Similarly, he vocally lambasted Corbyn’s resistance to bombing Daesh-held territory in Syria from 2015, and strongly supported Theresa May’s unilateral decision to join in Donald Trump’s 2018 airstrikes on Assad regime targets (describing the airstrikes as consistent with Labour’s ‘long standing and noble tradition… [of] supporting humanitarian intervention’). So keen are Gapes’s humanitarian instincts that he refused last year to vote for the leadership’s motion calling for a suspension of British arms sales to Saudi Arabia over the state’s ongoing genocidal war in Yemen, which currently threatens some 14 million Yemenis with famine. Gapes defended his stance by arguing that ‘We should also condemn the Houthi-Iranian rebellion.’

Chris Leslie | Photo: Parliament / WikiCommons

Chris Leslie
MP for Nottingham East since 2010

Another deeply unsurprising name on the list is Chris Leslie, who has always pushed the rightward limits of parliamentary Labour politics.
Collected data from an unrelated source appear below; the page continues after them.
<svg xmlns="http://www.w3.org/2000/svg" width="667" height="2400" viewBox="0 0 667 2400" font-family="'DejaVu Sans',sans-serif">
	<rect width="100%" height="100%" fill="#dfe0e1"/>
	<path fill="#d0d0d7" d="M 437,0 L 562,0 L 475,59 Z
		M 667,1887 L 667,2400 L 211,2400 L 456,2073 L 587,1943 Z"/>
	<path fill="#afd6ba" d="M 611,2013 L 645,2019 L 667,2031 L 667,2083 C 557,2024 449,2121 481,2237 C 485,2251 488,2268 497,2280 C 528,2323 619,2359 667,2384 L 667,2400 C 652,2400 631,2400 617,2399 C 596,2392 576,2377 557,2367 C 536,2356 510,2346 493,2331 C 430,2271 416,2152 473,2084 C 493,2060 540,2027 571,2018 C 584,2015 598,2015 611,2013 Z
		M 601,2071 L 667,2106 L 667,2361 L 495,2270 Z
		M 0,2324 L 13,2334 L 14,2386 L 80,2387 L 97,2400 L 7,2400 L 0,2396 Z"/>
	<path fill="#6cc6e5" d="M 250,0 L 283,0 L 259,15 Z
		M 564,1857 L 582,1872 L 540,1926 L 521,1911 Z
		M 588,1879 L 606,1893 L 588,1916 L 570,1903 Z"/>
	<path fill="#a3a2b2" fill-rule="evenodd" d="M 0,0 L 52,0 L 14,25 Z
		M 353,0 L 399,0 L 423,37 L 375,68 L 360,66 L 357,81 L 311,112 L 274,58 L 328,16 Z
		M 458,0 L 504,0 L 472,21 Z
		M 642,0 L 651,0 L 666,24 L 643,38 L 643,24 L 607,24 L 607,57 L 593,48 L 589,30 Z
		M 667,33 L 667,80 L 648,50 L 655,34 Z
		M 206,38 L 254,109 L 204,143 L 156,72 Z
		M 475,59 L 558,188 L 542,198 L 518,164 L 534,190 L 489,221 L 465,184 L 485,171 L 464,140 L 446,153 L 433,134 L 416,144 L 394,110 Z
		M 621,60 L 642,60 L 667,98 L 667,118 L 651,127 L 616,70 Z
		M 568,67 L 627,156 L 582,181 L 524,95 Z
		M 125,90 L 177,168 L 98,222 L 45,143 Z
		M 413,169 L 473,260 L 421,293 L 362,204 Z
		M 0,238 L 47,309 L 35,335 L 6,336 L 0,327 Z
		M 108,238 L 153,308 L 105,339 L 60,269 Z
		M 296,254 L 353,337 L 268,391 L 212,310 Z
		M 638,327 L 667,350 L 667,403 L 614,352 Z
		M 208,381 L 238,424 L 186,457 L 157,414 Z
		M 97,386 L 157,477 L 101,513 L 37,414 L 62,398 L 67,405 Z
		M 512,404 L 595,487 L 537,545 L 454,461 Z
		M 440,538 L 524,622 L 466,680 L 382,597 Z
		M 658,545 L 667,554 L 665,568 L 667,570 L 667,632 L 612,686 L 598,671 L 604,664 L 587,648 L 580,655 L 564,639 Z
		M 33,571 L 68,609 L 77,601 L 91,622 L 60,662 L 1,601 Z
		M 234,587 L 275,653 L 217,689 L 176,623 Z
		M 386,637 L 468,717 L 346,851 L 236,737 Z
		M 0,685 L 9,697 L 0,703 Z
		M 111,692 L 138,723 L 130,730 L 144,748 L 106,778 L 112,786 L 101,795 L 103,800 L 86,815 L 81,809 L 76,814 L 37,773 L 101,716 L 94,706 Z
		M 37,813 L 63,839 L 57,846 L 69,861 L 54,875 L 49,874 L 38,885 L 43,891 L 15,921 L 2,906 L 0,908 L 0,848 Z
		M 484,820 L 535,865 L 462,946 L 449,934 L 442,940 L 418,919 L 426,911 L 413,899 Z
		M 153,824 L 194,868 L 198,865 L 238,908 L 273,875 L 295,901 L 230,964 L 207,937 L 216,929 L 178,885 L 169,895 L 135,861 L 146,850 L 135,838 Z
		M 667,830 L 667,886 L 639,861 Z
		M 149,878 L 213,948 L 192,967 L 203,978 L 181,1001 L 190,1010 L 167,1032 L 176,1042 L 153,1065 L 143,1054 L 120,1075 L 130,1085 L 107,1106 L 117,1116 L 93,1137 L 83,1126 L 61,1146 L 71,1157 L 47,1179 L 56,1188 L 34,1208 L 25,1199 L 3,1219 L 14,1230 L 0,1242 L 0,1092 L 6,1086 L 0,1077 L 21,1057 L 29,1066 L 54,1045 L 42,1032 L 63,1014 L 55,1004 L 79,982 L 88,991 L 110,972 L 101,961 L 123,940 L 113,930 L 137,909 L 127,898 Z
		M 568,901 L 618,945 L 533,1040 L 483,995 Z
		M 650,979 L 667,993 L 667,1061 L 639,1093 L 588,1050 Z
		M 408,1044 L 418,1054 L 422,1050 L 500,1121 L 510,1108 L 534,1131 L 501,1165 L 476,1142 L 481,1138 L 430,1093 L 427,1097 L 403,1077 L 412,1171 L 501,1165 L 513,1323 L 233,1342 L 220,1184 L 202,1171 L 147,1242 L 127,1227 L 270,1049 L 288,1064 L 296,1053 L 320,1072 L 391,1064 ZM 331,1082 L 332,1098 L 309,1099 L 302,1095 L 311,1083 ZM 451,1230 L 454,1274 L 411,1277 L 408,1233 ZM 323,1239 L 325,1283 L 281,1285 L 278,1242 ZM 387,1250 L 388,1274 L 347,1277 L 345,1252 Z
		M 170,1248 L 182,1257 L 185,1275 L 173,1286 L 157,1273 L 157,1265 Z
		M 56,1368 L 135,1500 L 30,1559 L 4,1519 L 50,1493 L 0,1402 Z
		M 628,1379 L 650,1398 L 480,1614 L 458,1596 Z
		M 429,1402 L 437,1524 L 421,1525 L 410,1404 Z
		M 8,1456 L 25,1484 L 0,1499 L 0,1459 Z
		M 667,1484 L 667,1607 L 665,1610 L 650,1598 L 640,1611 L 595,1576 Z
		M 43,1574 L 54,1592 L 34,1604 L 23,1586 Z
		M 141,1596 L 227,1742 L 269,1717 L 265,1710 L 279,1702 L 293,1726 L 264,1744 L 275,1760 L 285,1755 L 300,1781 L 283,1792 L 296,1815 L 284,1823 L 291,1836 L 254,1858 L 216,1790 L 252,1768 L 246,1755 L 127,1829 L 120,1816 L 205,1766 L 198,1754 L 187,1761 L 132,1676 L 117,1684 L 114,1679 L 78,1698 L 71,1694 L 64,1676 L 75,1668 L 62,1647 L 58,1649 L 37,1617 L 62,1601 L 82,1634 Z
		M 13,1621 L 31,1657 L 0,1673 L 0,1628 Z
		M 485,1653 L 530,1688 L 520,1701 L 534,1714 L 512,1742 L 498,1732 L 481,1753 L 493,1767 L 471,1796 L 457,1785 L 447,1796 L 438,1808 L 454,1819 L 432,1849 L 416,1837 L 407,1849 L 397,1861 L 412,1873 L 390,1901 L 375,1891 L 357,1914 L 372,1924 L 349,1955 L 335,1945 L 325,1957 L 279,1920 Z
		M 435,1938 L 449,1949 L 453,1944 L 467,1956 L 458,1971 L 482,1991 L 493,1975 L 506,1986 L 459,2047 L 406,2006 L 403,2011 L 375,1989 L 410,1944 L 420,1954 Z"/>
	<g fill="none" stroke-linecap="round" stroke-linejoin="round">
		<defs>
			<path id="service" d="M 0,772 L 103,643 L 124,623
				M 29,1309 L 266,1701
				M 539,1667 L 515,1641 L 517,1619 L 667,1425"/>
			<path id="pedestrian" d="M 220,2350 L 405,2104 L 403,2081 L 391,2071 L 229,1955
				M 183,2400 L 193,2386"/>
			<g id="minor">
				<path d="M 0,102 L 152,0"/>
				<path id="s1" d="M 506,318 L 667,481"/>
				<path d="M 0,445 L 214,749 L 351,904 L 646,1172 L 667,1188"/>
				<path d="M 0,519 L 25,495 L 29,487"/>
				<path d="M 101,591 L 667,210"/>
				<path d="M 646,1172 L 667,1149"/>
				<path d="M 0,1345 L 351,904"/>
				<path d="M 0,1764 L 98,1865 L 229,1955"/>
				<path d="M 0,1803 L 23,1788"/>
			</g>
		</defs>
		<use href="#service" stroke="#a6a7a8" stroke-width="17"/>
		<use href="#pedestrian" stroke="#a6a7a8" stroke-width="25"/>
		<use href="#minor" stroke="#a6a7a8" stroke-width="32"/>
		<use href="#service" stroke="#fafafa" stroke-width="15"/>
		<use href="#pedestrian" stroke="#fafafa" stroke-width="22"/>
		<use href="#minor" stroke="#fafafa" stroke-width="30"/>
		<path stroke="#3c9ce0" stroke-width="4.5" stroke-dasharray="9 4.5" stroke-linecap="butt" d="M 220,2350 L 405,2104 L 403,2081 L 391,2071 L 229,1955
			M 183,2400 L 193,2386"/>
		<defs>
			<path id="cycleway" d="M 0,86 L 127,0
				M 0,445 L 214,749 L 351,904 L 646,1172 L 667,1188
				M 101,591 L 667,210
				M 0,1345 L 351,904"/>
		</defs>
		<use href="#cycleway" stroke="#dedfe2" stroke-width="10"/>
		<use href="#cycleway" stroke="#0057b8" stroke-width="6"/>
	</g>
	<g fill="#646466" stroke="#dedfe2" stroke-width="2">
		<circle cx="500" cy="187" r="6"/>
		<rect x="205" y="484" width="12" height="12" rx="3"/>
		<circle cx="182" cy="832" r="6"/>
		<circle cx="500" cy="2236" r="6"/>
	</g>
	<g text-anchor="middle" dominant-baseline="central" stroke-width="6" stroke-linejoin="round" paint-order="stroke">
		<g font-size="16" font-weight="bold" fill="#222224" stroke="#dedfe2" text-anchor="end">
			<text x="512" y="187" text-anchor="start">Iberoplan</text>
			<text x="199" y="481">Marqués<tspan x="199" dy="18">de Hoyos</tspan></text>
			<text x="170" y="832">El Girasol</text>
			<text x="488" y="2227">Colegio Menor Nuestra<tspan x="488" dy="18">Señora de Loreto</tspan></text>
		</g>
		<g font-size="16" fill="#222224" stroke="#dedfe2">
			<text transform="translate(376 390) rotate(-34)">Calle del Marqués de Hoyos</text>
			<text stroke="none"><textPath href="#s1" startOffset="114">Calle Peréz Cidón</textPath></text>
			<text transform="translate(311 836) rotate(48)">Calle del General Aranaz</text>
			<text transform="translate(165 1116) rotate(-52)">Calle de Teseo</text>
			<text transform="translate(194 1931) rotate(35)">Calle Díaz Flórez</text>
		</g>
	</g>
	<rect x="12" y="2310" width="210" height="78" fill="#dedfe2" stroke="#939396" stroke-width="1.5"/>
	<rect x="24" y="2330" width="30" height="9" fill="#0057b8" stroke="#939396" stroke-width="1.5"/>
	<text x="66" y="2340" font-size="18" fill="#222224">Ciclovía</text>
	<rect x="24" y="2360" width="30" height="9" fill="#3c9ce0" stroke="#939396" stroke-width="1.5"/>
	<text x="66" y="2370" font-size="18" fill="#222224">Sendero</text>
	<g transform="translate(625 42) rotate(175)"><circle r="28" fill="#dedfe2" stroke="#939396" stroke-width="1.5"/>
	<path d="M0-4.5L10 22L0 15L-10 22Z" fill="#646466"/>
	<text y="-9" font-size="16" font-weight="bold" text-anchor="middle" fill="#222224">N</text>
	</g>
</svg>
Leslie has consistently and virulently opposed Corbyn’s leadership since 2015; after the 2017 election, he was memorably branded ‘a sad, lonely, bitter man’ by fellow MP Clive Lewis after being one of the only Labour MPs to try to publicly argue that Labour’s miraculous electoral breakthrough was in no way a vindication of Jeremy Corbyn’s leadership. Last September, he lost a no confidence vote on the basis that he was ‘a severe impediment to Labour party electability’.

Leslie’s positions are a checklist of discredited New Labour neoliberalism and authoritarianism. During a brief spell as Shadow Chancellor after the 2015 election, he argued, laughably, that Labour had lost the vote due to the general public’s heartfelt opposition to policies such as taxing high-value houses, allowing the state to run railway franchises, and capping energy prices – despite polling showing all of these policies were extremely popular. Ironically, Leslie’s brief stint in charge of Labour’s economic policy helped significantly to catapult Corbyn into the party’s leadership, as Leslie was instrumental in imposing Labour’s abstentionist stance on the vicious July 2015 welfare bill – an event which radically boosted members’ interest in Corbyn’s pro-welfare candidacy.
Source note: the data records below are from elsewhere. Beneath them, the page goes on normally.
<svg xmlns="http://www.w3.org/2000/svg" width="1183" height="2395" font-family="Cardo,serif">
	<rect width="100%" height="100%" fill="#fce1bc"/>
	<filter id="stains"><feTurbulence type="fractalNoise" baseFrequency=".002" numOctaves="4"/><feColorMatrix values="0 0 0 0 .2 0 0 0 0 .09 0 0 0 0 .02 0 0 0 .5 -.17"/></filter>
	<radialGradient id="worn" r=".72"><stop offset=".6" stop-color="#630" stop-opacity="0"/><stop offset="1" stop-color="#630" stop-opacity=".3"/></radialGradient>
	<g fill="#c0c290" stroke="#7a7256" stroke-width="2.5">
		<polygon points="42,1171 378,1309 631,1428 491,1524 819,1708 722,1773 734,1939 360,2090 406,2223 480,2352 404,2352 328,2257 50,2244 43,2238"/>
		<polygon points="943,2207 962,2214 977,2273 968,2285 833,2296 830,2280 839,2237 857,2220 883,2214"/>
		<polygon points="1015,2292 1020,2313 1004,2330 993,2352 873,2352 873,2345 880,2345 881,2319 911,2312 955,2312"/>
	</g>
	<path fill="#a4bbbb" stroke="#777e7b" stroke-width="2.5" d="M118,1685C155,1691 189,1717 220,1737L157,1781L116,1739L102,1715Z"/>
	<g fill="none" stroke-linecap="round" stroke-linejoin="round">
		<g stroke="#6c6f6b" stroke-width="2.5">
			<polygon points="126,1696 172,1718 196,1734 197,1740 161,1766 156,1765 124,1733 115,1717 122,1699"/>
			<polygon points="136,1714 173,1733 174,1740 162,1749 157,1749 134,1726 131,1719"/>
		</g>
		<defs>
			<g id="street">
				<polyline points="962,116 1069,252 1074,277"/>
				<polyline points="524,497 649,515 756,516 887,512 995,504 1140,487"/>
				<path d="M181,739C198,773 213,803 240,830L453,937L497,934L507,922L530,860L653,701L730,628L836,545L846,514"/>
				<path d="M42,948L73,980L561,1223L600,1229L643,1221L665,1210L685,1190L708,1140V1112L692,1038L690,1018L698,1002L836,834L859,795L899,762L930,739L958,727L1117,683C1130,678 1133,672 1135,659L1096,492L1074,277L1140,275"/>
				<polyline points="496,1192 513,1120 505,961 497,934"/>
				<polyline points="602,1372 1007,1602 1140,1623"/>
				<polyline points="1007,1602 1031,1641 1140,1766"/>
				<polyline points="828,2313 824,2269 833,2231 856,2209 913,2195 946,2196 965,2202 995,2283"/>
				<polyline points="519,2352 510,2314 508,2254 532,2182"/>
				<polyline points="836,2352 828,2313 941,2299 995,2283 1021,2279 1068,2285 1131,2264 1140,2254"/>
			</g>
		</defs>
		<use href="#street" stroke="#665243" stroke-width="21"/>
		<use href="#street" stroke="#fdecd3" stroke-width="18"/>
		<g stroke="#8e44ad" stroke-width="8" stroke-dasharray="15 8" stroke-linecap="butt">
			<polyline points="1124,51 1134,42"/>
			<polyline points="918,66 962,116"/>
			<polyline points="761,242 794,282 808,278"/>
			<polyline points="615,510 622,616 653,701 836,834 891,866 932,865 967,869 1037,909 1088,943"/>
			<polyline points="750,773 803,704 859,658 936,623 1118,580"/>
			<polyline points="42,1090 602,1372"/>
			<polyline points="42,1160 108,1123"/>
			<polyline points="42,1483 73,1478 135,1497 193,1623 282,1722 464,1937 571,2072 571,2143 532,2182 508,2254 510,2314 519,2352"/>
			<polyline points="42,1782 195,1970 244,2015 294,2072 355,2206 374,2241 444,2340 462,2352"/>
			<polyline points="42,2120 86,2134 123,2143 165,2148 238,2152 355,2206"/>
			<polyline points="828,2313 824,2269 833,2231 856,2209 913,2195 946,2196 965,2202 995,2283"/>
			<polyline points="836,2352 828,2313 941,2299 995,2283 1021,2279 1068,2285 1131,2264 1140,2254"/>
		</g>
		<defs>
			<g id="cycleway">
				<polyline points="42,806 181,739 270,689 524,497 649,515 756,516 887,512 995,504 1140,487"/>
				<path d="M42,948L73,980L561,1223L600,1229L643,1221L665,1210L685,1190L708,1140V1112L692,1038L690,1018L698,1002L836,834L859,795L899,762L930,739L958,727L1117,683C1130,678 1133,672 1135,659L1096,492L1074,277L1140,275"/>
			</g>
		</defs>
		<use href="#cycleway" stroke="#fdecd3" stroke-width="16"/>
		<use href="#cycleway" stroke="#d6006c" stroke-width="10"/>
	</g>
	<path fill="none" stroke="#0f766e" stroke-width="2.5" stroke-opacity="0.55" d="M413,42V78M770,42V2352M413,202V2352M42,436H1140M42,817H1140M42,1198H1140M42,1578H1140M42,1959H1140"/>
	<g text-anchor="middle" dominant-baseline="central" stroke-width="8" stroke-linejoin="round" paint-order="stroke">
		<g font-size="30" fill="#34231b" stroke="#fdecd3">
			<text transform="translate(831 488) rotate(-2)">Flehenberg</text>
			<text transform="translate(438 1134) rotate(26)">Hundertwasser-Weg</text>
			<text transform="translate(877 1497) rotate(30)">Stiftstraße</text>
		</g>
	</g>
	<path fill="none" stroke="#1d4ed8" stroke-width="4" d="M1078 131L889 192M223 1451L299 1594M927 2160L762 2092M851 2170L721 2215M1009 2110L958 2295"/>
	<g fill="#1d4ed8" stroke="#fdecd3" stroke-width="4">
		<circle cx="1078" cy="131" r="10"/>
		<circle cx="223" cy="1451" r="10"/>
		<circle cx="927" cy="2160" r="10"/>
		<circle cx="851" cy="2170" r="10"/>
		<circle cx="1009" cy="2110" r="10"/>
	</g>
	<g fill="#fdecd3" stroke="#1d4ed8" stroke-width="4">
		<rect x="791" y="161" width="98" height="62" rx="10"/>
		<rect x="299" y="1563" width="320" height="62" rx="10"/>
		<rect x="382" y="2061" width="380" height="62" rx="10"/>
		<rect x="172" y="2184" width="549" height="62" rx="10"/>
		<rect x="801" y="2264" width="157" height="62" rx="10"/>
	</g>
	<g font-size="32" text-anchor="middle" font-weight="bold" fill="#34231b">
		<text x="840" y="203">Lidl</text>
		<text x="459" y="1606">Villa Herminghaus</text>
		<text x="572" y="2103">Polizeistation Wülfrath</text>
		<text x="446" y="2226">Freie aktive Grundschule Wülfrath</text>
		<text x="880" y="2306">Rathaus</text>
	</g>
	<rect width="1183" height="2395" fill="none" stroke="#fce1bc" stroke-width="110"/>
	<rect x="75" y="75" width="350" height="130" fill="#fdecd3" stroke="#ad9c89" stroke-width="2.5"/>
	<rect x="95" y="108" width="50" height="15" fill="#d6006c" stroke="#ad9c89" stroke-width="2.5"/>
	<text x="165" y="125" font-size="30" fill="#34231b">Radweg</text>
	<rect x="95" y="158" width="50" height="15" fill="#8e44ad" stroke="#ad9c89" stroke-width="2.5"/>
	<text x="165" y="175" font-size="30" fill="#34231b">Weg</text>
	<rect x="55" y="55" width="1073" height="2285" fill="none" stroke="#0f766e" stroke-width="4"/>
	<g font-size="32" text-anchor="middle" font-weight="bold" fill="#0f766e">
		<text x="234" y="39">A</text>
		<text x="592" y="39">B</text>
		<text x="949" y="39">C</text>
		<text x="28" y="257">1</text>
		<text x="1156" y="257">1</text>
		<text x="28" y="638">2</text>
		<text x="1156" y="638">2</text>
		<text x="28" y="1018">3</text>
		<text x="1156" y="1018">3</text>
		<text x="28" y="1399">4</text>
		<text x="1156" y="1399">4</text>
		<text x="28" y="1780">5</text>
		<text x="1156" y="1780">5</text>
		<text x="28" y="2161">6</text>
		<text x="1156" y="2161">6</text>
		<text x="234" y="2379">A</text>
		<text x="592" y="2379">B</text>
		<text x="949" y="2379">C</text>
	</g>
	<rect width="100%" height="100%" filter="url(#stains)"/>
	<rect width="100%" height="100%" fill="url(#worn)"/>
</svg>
Since his gratifying consignment to the backbenches, Leslie has stayed active in pushing for violent, repressive policies: for instance, he has recently been calling to strengthen laws around knife possession to give police an even freer hand in their racially discriminatory harassment of young people of colour.

Angela Smith
MP for Penistone and Stocksbridge since 2010

Smith tells us in her resignation statement that she is ‘deeply unhappy with the changes that have taken place in the Labour Party’. One aspect of her unhappiness is, apparently, a surprisingly visceral opposition to Labour’s plans to nationalise control of water – a reaction that becomes more comprehensible in the context that Smith is the chair of the All Party Water Group, a lobby group funded by the private water industry, and has repeatedly been treated to junkets by private water firms.

It’s not the first time that Smith’s parliamentary position has seemed to overlap with her personal financial interest – Smith was outed in 2009 as having claimed parliamentary expenses for four beds for a one-bedroom flat in London, and currently employs her husband as a Senior Parliamentary Assistant paid some £40,000 per year (a manoeuvre that was made illegal in 2017, though the new law does not apply to family members already employed at the time of the change).

Things haven’t started well for Smith – on the very first day of the new Independent Group’s existence, she has given the new pseudo-party its first racism scandal: while attempting to deliver a principled condemnation of Labour’s supposed antisemitism epidemic, Smith described people of colour as having ‘a funny tinge‘. Perhaps Labour can do without her – and without her incisive commentary on race and racism.